After Chaudhry said he fought for the Islamic State, Conservative MPs called for action against him. Opposition House Leader Candice Bergen criticized Canada's Prime Minister Justin Trudeau and the Liberal government during Question Period for not ordering law enforcement to arrest him. Bergen also called for Public Safety Minister Ralph Goodale to reveal whether the government knew where Chaudhry was, but Goodale stated that doing so would be the "opposite of keeping Canadians safe". Trudeau called questions about Chaudhry "divisive" and received criticism from conservative journalist Brian Lilley. In 2018, Chaudhry also received concerns from television journalist Diana Swain that he may have lied to The New York Times or CBC News since his stories to the two outlets contained significant differences.

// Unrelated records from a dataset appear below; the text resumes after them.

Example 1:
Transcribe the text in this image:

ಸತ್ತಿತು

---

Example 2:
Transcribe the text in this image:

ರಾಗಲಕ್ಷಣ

In September 2020, Chaudhry was arrested by the RCMP's O Division Integrated National Security Enforcement Team (INSET) and charged with fabricating his accounts on social media and to CBC about his story of joining the Islamic State. In October 2021, in exchange for the Canadian government dropping charges, he submitted a statement of facts to the court that he never traveled to Syria, and agreed to a peace bond of $10,000. In the statement of facts, he said that Callimachi had at times "expressly encouraged" him to "discuss violent acts", though she denies having done so.

In December 2020, The New York Times retracted its reporting on Chaudhry in the Caliphate podcast, saying it "did not meet its standards for accuracy or fact-checking" and that they had no evidence that he had ever been to Syria. The Times reassigned Callimachi and returned the Peabody Award won by the podcast, and the Overseas Press Club rescinded its Lowell Thomas Award.